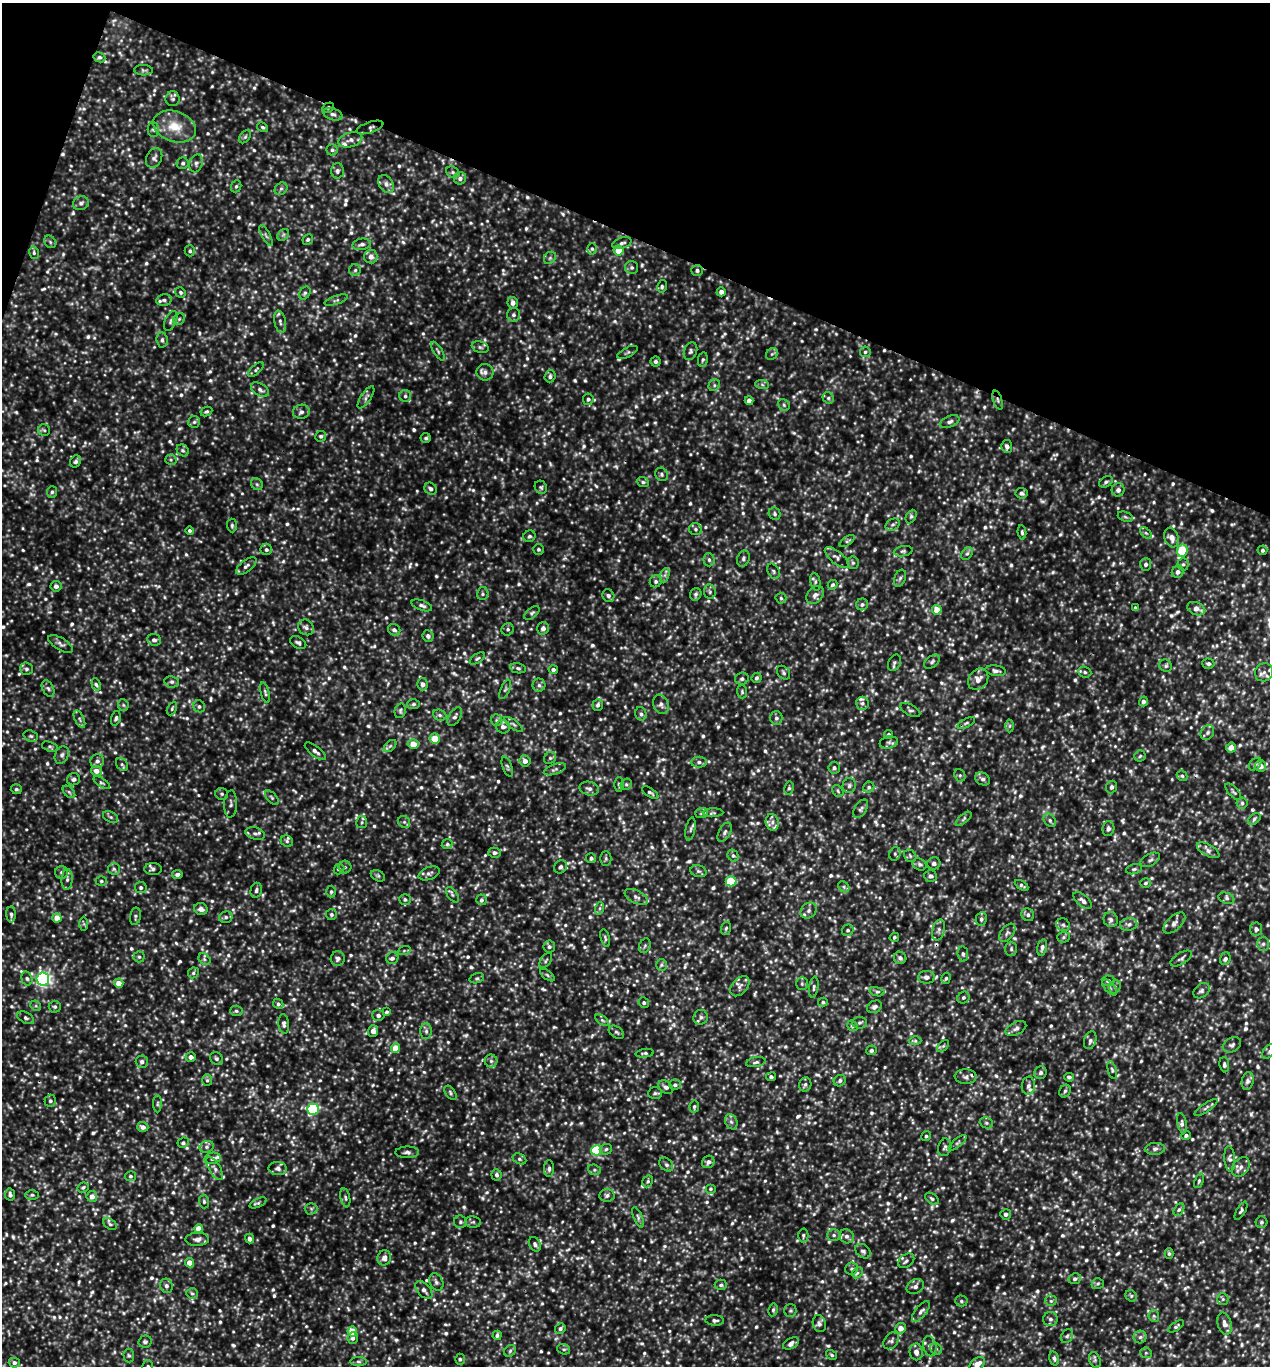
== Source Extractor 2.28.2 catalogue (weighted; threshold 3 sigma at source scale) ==
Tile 2 of 4 x 4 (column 2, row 1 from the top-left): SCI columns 1404-2671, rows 4099-5462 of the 5501 x 5491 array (HDU 1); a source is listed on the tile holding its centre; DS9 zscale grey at full resolution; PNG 1272 x 1368 px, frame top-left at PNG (2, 3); each listed source drawn as its Kron ellipse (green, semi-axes under 4 px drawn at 4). Shown black and unused: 18% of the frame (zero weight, under 3 of 5 exposures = <1% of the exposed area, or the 3 px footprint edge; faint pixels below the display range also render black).
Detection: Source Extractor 2.28.2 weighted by HDU 2 'WHT'; one run over the whole footprint, this tile lists its part. Background 0.207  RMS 0.047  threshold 0.21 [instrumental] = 3 sigma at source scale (4.5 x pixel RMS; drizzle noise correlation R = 1.50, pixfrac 1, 0.05/0.05 arcsec/px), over >= 5 px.
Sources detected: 1388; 12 too faint to see at this stretch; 1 cosmic-ray / hot-pixel residue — neither listed nor drawn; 25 inside a brighter listed object's ellipse — not listed separately; of the other 1350, all 500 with FLUX_AUTO >= 8.38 (the completeness limit of this list) listed and drawn (850 fainter detections not listed), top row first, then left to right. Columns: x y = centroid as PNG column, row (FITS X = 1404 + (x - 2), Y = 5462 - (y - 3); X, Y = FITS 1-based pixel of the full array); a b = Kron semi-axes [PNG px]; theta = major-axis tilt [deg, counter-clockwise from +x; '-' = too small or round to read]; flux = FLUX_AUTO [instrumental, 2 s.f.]
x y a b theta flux
99 57 6 5 - 9.2
143 70 9 5 -3 9.6
173 99 7 7 - 14
328 108 6 4 30 8.6
333 114 10 5 -17 15
175 126 22 15 -19 110
262 127 6 4 -31 8.5
370 127 14 5 18 13
153 129 7 5 -89 11
245 137 7 5 54 8.6
350 140 12 7 16 23
332 150 5 5 - 11
154 158 10 7 62 18
183 163 6 6 - 11
196 163 9 6 71 16
337 171 7 6 - 14
453 172 7 5 -22 8.8
460 178 6 6 - 18
386 184 9 7 -55 21
236 186 6 5 - 8.5
281 189 7 5 43 10
81 203 8 7 - 15
266 235 11 3 -62 11
283 235 6 5 - 9.8
308 240 5 5 - 9.5
50 242 7 5 -48 8.7
622 243 10 5 17 14
361 244 9 5 10 16
592 249 5 5 - 8.5
619 250 5 5 - 89
190 251 5 5 - 8.9
34 253 6 5 - 8.4
371 257 7 6 - 28
550 258 7 5 46 9.6
632 267 6 6 - 12
355 270 6 6 - 10
697 270 6 5 - 11
662 286 6 4 79 8.8
180 292 5 5 - 8.4
721 292 4 4 - 21
305 293 7 5 59 8.8
164 300 8 5 13 11
336 300 12 4 19 10
513 303 6 5 - 24
513 315 6 6 - 15
179 319 6 5 - 8.9
171 321 10 5 66 14
280 322 11 6 -78 19
162 340 7 5 -83 13
480 347 8 5 -19 11
438 351 11 4 -59 10
690 351 9 6 71 12
627 352 11 5 26 10
865 352 5 5 - 8.6
772 354 6 5 - 9
703 360 7 5 79 9.7
655 361 5 5 - 11
256 370 9 4 42 11
485 372 8 8 - 21
550 376 6 5 - 12
762 384 7 4 -2 9.4
714 385 6 5 - 8.6
260 390 10 6 -31 16
405 396 6 6 - 11
366 397 13 5 56 16
828 398 6 5 - 9.4
588 399 6 5 - 9.7
998 400 10 4 -72 11
749 401 4 4 - 26
784 405 6 5 - 9.6
206 412 6 4 28 8.4
301 412 8 7 - 18
194 422 6 6 - 9.7
950 422 10 5 22 15
44 430 6 5 - 8.7
321 436 5 5 - 10
426 438 5 5 - 9.6
1007 446 6 5 - 17
183 450 6 5 - 11
171 460 5 5 - 9
76 461 6 5 - 11
661 474 7 6 - 12
643 482 6 5 - 9
1106 482 7 5 31 11
257 484 6 5 - 9.1
541 487 7 6 - 8.9
431 489 6 5 - 14
1118 490 6 6 - 21
52 492 6 5 - 9.8
1021 493 6 5 - 13
775 514 6 5 - 11
911 516 7 5 63 9.4
1125 517 8 4 -20 8.9
232 525 7 5 -88 8.6
893 525 8 5 33 11
696 529 6 6 - 11
190 531 4 4 - 8.9
1022 532 7 4 -83 9.6
1146 533 7 4 -44 8.6
529 536 6 5 - 9.8
1172 538 10 7 -71 37
847 541 8 4 35 8.5
266 549 6 5 - 10
538 549 5 5 - 8.7
1262 550 5 5 - 11
903 551 9 5 11 11
1182 551 6 5 - 240
967 554 7 5 51 11
837 558 15 6 -40 18
743 559 8 6 70 13
709 560 6 5 - 11
853 563 6 5 - 10
1146 564 6 5 - 14
1183 564 6 5 - 9.3
246 566 12 5 37 18
773 571 8 5 -61 10
1178 572 6 5 - 22
665 575 7 4 72 11
900 578 9 5 69 12
656 581 6 5 - 11
815 582 9 5 -78 11
833 585 5 4 - 9.9
56 586 5 5 - 17
710 592 7 6 - 12
483 594 6 5 - 10
696 594 6 5 - 11
815 595 10 7 51 22
608 596 7 5 -61 13
781 598 5 5 - 9
862 604 6 5 - 11
422 605 10 5 -19 16
1136 608 4 3 - 8.6
1196 609 9 6 -22 35
937 610 5 4 - 66
532 613 9 5 39 10
306 627 8 7 - 18
543 628 6 6 - 23
508 629 6 6 - 11
394 630 6 5 - 14
428 636 6 5 - 14
154 640 7 6 - 16
298 643 9 5 -29 11
61 644 14 6 -31 17
477 658 9 4 34 9.6
932 662 9 5 39 12
894 663 9 6 66 11
1208 664 6 5 - 12
1166 666 6 6 - 10
518 668 8 5 -11 10
26 669 6 6 - 12
553 669 5 4 - 13
996 671 10 5 -8 15
1085 672 7 5 -23 9.8
1264 672 9 8 - 25
784 673 7 6 - 11
756 678 5 5 - 9.7
742 679 7 6 - 11
978 679 11 9 52 36
172 682 7 5 -12 13
96 684 6 4 -70 9.5
423 684 6 5 - 19
539 685 6 6 - 13
48 689 9 5 -62 12
505 689 10 4 66 11
742 692 6 5 - 8.4
265 693 10 3 -75 9
1143 701 5 4 - 18
862 703 7 6 - 14
413 704 6 5 - 8.4
661 704 10 7 -70 21
123 705 6 5 - 8.9
598 705 6 5 - 12
199 706 6 5 - 10
172 709 7 4 64 8.6
910 710 11 5 -30 11
400 711 7 5 77 9.7
641 714 7 5 -75 13
440 715 7 5 -21 10
455 717 10 6 58 17
116 718 7 4 74 11
776 718 7 6 - 14
79 719 9 4 -64 14
496 720 6 5 - 10
966 723 9 4 26 9
513 724 11 4 -36 9.8
1009 726 6 4 89 8.4
503 727 7 6 - 20
1207 733 8 6 59 13
888 734 5 4 - 12
31 736 7 5 -20 10
435 738 5 5 - 81
889 742 9 6 13 13
413 744 5 5 - 65
390 746 7 4 44 9.3
50 747 8 5 -20 9.9
1231 747 5 5 - 37
315 751 13 5 -38 17
62 755 9 6 62 16
1140 756 6 5 - 8.6
550 758 6 5 - 11
97 761 7 6 - 19
525 761 6 5 - 26
699 762 8 5 0 13
122 764 7 5 -53 9.8
1255 764 7 5 45 10
1260 766 5 5 - 38
507 767 10 4 -71 10
834 768 6 5 - 11
555 769 12 5 19 14
96 771 5 5 - 31
960 775 6 5 - 9.2
1182 776 6 4 -42 8.7
73 779 6 6 - 15
982 779 8 6 -28 14
102 783 9 3 -34 9.2
619 784 7 4 -89 8.6
626 784 6 5 - 9.1
849 786 7 6 - 13
869 787 6 5 - 10
1111 787 6 5 - 13
589 788 10 7 -12 20
789 788 7 5 80 8.9
16 789 5 5 - 9.2
838 791 6 5 - 8.7
69 792 7 4 -45 9.7
1233 792 10 5 -48 11
650 793 9 4 -33 9.5
222 794 6 6 - 9.3
272 798 9 4 -48 9.3
1242 803 5 5 - 10
231 804 14 6 87 17
861 809 10 6 58 14
702 813 6 5 - 10
713 813 10 4 1 11
111 817 8 5 -27 10
964 819 10 3 40 8.4
1254 819 7 4 38 10
1050 820 7 5 -52 11
362 822 6 5 - 8.8
404 822 6 5 - 9.9
772 822 8 6 -80 18
691 829 12 5 79 13
1108 829 7 6 - 14
725 832 10 5 60 14
255 833 10 6 -15 17
287 841 6 5 - 9.5
447 844 6 4 44 9.3
1208 850 12 5 -29 20
494 853 6 5 - 15
895 854 7 5 71 10
733 856 6 5 - 10
910 856 7 5 -46 11
591 858 5 5 - 12
606 858 7 5 -90 10
1150 860 10 6 29 14
934 863 6 6 - 14
920 864 7 5 -26 11
345 867 6 6 - 11
560 867 7 6 - 12
114 869 6 6 - 10
153 869 8 6 1 12
339 869 6 4 43 11
1134 869 8 5 15 11
698 871 8 6 -16 12
61 872 6 6 - 12
429 873 11 6 22 16
177 875 5 4 - 15
378 876 7 5 -28 9.1
930 876 6 5 - 16
67 879 10 5 87 17
101 881 5 5 - 9.1
731 881 5 5 - 200
1146 883 5 4 - 10
1022 885 8 4 -32 10
141 887 6 5 - 11
844 887 6 5 - 9.9
256 890 8 5 75 14
331 892 6 4 89 9.5
452 895 9 4 -55 11
636 897 12 6 -27 19
1226 898 8 5 -20 13
405 899 5 5 - 9.5
481 900 5 5 - 11
1083 900 11 5 -41 18
600 908 6 4 71 9.1
201 909 7 6 - 25
809 911 9 7 47 19
11 914 8 5 -89 11
331 914 5 5 - 9.9
1028 915 7 6 - 14
135 916 9 5 81 10
226 917 7 5 15 11
57 918 5 4 - 55
981 919 7 5 80 13
1111 920 7 7 - 16
1174 923 13 7 43 23
84 924 7 4 -87 8.4
1129 924 8 6 11 16
1063 925 7 6 - 12
726 928 7 5 72 8.6
1256 929 6 6 - 17
848 930 6 5 - 9.8
939 930 11 6 75 17
1007 933 10 6 52 15
894 937 5 4 - 8.9
1064 937 6 5 - 9.2
605 938 9 4 -73 9.1
1263 944 7 6 - 15
645 946 7 5 68 9.1
549 947 6 6 - 12
1042 947 8 5 77 15
1011 949 7 5 -89 10
404 951 6 4 19 8.6
963 954 7 5 -81 11
139 957 5 5 - 8.6
338 958 7 7 - 16
392 958 6 5 - 15
900 958 6 6 - 14
1181 958 12 5 32 14
204 959 6 5 - 10
1225 959 6 5 - 13
546 961 8 5 54 9.5
662 965 6 5 - 8.7
193 973 6 5 - 8.6
547 975 8 4 -36 8.8
926 977 8 6 0 20
477 978 7 5 17 8.8
946 978 6 4 73 8.8
27 979 7 5 -73 11
43 979 6 6 - 1100
1108 981 6 5 - 15
119 983 5 4 - 50
802 984 6 5 - 10
740 986 12 7 49 21
814 987 11 4 82 11
1110 987 9 5 -49 11
1115 987 7 5 70 11
1202 991 9 6 41 14
877 992 7 4 -12 10
963 998 6 5 - 10
823 1002 5 4 - 8.4
644 1003 5 5 - 9.3
278 1004 5 4 - 9.9
36 1006 6 4 -44 8.5
55 1007 6 6 - 12
874 1007 8 6 29 17
236 1011 6 5 - 9.3
387 1012 4 4 - 9
378 1015 6 5 - 13
701 1017 7 7 - 15
26 1018 9 5 -27 12
602 1020 8 4 -35 9.5
860 1023 7 5 3 12
284 1024 10 5 -84 14
852 1026 6 4 -43 9
1016 1029 11 6 27 17
373 1031 6 5 - 28
426 1031 8 6 -90 14
616 1032 8 5 -32 10
1090 1040 9 6 72 15
915 1041 6 4 -1 8.5
1232 1045 10 7 30 17
943 1046 7 4 44 9.2
395 1048 4 4 - 76
871 1050 5 5 - 12
1269 1051 9 5 46 12
645 1053 9 4 7 9.7
191 1057 5 5 - 19
216 1059 7 5 -45 11
491 1061 6 6 - 13
142 1062 6 6 - 16
756 1062 10 5 9 12
1224 1065 8 5 -84 11
1112 1070 9 3 -74 10
1041 1073 6 6 - 11
771 1077 5 4 - 10
966 1077 11 7 0 20
1069 1077 5 4 - 10
207 1080 6 5 - 8.8
840 1081 6 5 - 11
1248 1081 9 6 79 15
805 1084 7 6 - 12
675 1085 6 5 - 13
1028 1086 9 6 83 18
666 1087 8 6 -36 18
1065 1091 7 5 61 9.9
450 1093 8 5 -55 9.9
655 1093 7 5 3 9.9
50 1101 6 5 - 9.8
157 1104 8 4 89 8.7
694 1107 6 5 - 9.1
1206 1108 13 4 35 12
313 1109 6 5 - 430
731 1122 8 6 -68 16
986 1123 7 5 -21 9.8
1182 1123 10 4 -78 15
143 1127 5 5 - 21
1186 1135 5 4 - 11
926 1136 5 4 - 10
183 1143 6 5 - 9.8
957 1143 11 4 40 9.7
207 1147 7 5 21 11
945 1147 9 6 75 12
606 1149 6 5 - 9.7
1155 1149 10 6 3 14
596 1150 5 5 - 280
407 1152 12 5 0 16
212 1158 8 5 13 14
519 1159 7 5 -28 11
1230 1159 13 5 -86 15
708 1162 6 6 - 19
666 1165 8 5 -47 13
1241 1167 11 7 52 25
215 1169 13 5 -58 20
278 1169 9 6 -3 17
549 1169 8 5 89 12
594 1170 6 5 - 8.9
496 1175 6 5 - 12
130 1176 5 5 - 10
648 1181 6 5 - 9.2
1199 1181 8 4 66 8.9
83 1187 6 4 27 8.4
710 1189 5 5 - 9
10 1195 6 5 - 16
32 1195 6 5 - 8.4
607 1195 7 6 - 14
92 1196 5 5 - 31
345 1198 10 4 -79 11
932 1199 7 5 -36 10
204 1202 7 5 -88 9.3
258 1203 9 4 25 10
311 1209 6 6 - 9.8
1179 1210 7 4 61 10
1241 1211 10 4 59 9.9
1006 1214 5 5 - 13
638 1217 11 4 -67 11
460 1222 6 6 - 10
473 1222 8 5 -10 9.8
1261 1222 6 6 - 9.6
110 1224 8 5 -36 10
199 1229 4 4 - 59
803 1235 7 5 -88 9.5
834 1235 6 5 - 13
847 1236 7 7 - 19
197 1239 12 6 2 19
249 1239 5 4 - 20
535 1244 8 5 -59 15
863 1251 8 6 -37 13
1169 1254 5 4 - 8.5
384 1258 8 6 79 27
906 1261 9 6 36 14
190 1263 5 4 - 48
852 1269 6 6 - 11
857 1273 6 4 45 9
1075 1279 6 5 - 13
436 1282 9 6 -63 14
1098 1284 6 5 - 8.5
721 1285 6 5 - 9.7
166 1286 7 6 - 17
915 1286 9 7 28 19
424 1290 11 6 -49 18
192 1293 6 5 - 9.8
1131 1296 6 5 - 8.9
1223 1299 6 5 - 10
961 1301 6 5 - 9.1
1051 1301 5 5 - 8.9
773 1310 6 4 80 9.4
790 1310 6 6 - 9.3
921 1311 12 5 52 19
1154 1316 6 5 - 8.8
1050 1319 7 7 - 15
715 1320 9 5 -3 12
819 1324 9 6 -73 16
1225 1324 11 7 -73 28
1176 1326 9 4 35 8.8
560 1328 5 5 - 12
900 1328 5 5 - 40
352 1331 5 4 - 100
497 1335 5 4 - 13
1067 1336 7 5 60 12
1140 1337 6 6 - 13
353 1338 6 5 - 15
891 1341 9 6 53 14
145 1342 6 6 - 9.5
791 1343 8 5 28 21
930 1346 10 6 -78 17
564 1349 6 5 - 9.8
936 1349 6 5 - 8.9
510 1351 6 5 - 9.4
916 1352 8 6 -82 24
1146 1353 6 5 - 9
129 1355 7 5 -86 9
832 1355 6 4 -33 8.4
1054 1358 7 5 -76 11
460 1359 5 4 - 8.7
1095 1360 8 5 -72 9.6
358 1361 8 4 -1 9.2
14 1363 5 5 - 13
977 1364 8 6 35 42
148 1366 6 5 - 9.2
Overlapping masked pixels (flux is a lower limit): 5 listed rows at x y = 328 108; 370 127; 998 400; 656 581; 1208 664
Isophote crosses this tile's border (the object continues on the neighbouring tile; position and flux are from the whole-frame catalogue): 5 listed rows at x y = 1269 1051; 10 1195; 1095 1360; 977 1364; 148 1366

(DIRECTIONS FOR THIS TASK)
Gather each line of the records above that contains the word "sigma" and copy those lines out in full.

(SOLUTION TO THIS PROBLEM)
== Source Extractor 2.28.2 catalogue (weighted; threshold 3 sigma at source scale) ==
Detection: Source Extractor 2.28.2 weighted by HDU 2 'WHT'; one run over the whole footprint, this tile lists its part. Background 0.207  RMS 0.047  threshold 0.21 [instrumental] = 3 sigma at source scale (4.5 x pixel RMS; drizzle noise correlation R = 1.50, pixfrac 1, 0.05/0.05 arcsec/px), over >= 5 px.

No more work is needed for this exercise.